Banks fixed deposit rate rises to a three-year high of 7.16 pc


The Central Bank of Kenya in Nairobi. FILE PHOTO | NMG

Banks have raised the average rate for fixed deposits to a three-and-a-half-year high of 7.16 percent, reacting to the hiking of the base lending rate by the Central Bank of Kenya (CBK) and increased appetite by depositors for government securities.

The CBK raised the base lending rate by 1.75 percentage points to 8.75 percent last year in a bid to arrest high inflation, signalling a higher cost of money in the economy for both borrowers and banks.

The subsequent rise in short-term government securities’ rates to highs of between four (182 and 364-day Treasury bill) and seven years (91-day T-bill) has forced banks to adjust interest on non-current deposits in order to encourage larger depositors to leave their money with them instead of lending to the State.

Read: Inflation wipes out returns on fixed deposit accounts

CBK data shows that lenders also adjusted the average lending rate upwards to 12.7 percent from 12.16 percent in December 2021 in order to protect their margins, although the actual cost of a loan paid by customers is significantly higher once processing fees are factored in.

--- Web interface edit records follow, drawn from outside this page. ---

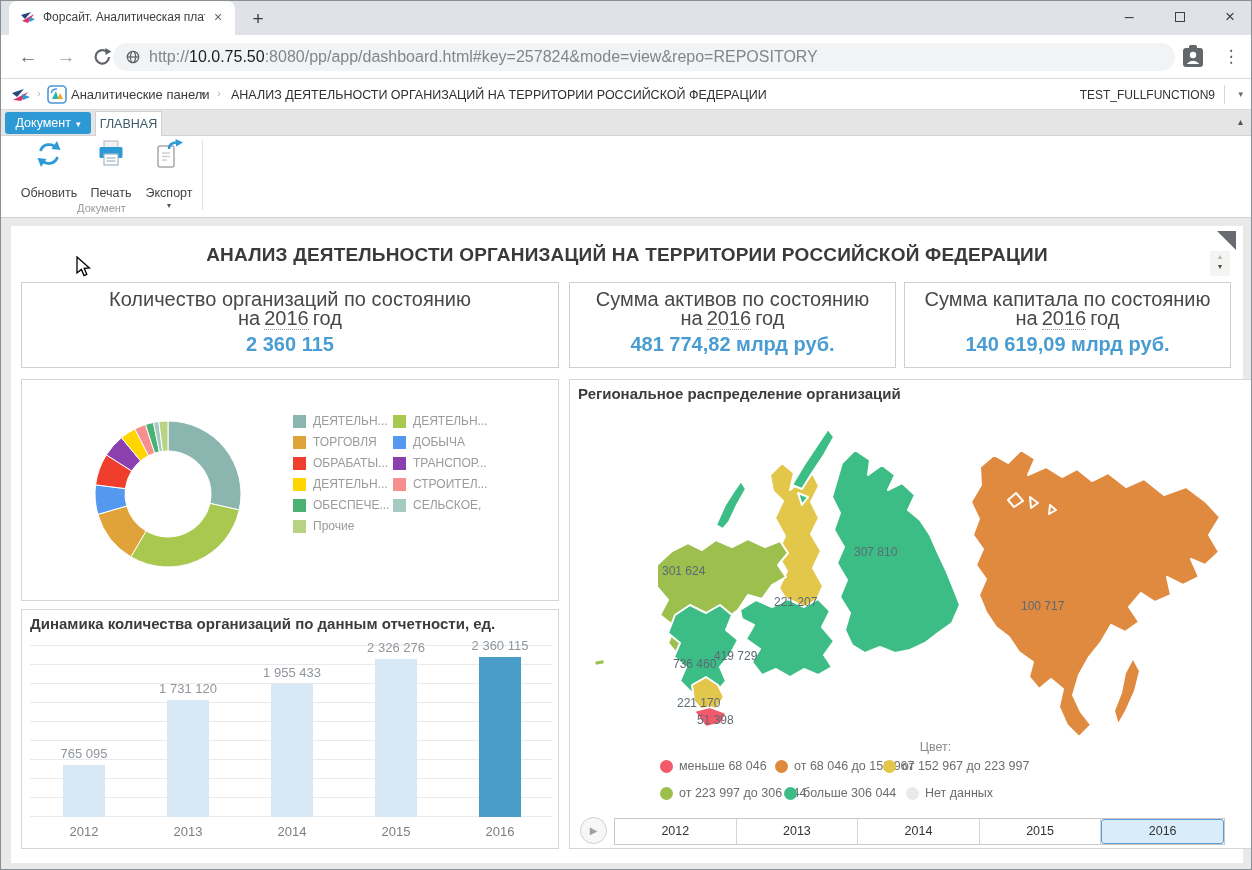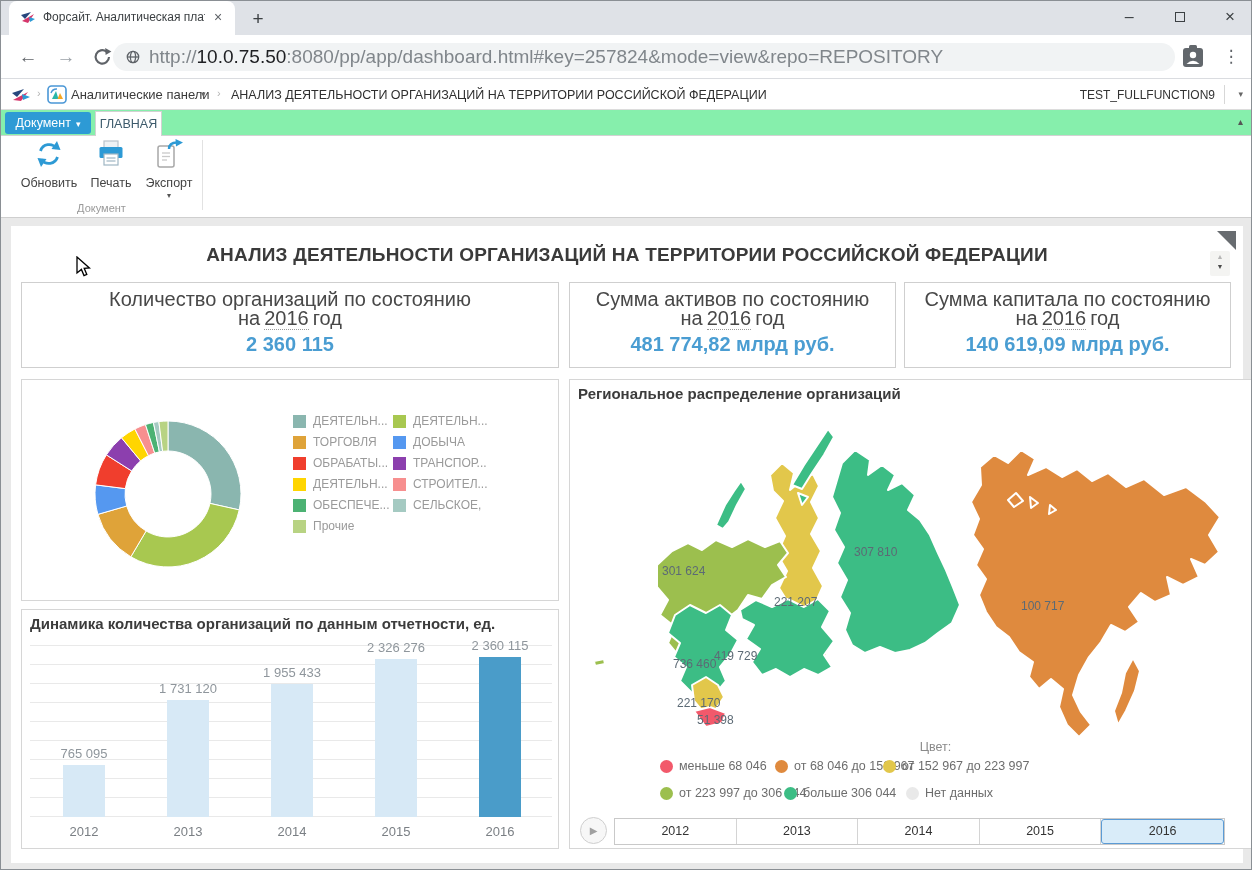--- a/index.html
+++ b/index.html
@@ -23,7 +23,7 @@
   .toolbar { position:absolute; left:0; top:34px; width:1252px; height:44px; background:#fff; border-bottom:1px solid #dadce0; }
   .navic { position:absolute; top:9px; width:26px; height:26px; text-align:center; line-height:25px; font-size:19px; color:#5f6368; }
   .urlbar { position:absolute; left:112px; top:8px; width:1062px; height:28px; background:#f1f3f4; border-radius:14px; }
-  .urltext { position:absolute; left:36px; top:0; height:28px; line-height:28px; font-size:19px; color:#80868b; white-space:nowrap; }
+  .urltext { position:absolute; left:36px; top:0; height:28px; line-height:28px; font-size:16px; color:#80868b; white-space:nowrap; }
   .urlhost { color:#202124; }
   .menudots { position:absolute; right:12px; top:9px; width:20px; height:26px; text-align:center; line-height:25px; font-size:17px; color:#5f6368; }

“Commercial banks' average lending rate increased to 12.7 percent in December 2022 from 12.27 percent in June, reflecting the monetary policy stance. Similarly, the average commercial banks deposit rate increased to 7.16 percent in December 2022 from 6.62 percent in June…consequently, the interest spread decreased slightly from 5.66 percent to 5.53 percent,” said the CBK.

Deposits held longer than three months attracted the highest interest at 7.93 percent in December, while those held for less than three months were being paid 7.38 percent.

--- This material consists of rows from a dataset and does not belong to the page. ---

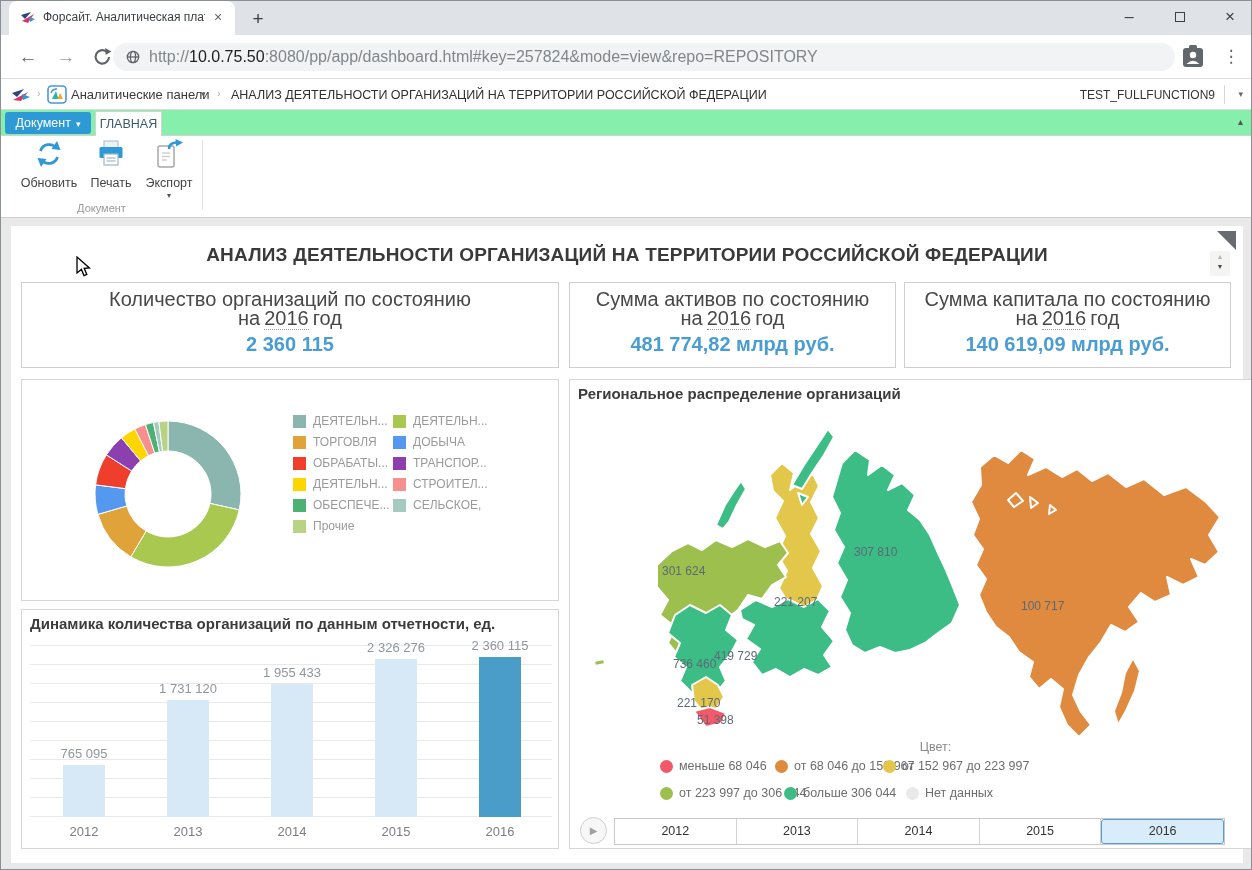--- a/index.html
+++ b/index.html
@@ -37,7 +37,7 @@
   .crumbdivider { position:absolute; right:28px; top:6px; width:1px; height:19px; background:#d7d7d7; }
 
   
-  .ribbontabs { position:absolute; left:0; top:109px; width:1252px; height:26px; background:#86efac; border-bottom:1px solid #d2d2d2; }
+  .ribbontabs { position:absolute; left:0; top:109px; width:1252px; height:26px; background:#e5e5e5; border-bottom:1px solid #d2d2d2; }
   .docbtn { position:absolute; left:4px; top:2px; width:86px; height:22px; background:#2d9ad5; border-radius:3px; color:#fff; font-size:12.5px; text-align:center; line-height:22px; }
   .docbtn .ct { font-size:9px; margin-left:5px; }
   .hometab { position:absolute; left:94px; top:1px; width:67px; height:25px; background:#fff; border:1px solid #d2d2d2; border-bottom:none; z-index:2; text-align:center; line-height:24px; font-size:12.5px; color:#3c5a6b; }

The savings rate stood at 3.55 percent, up from 2.55 percent a year earlier, while the demand deposit rate remained a slim 1.93 percent, up from 1.16 percent.

Read: Banks fixed deposit rates fall to 5-year low on Covid

On the loan cost side, the approval of the majority of lenders’ risk-based pricing plans means that customers are likely to face even steeper rates once banks add a premium to reflect the risk of default.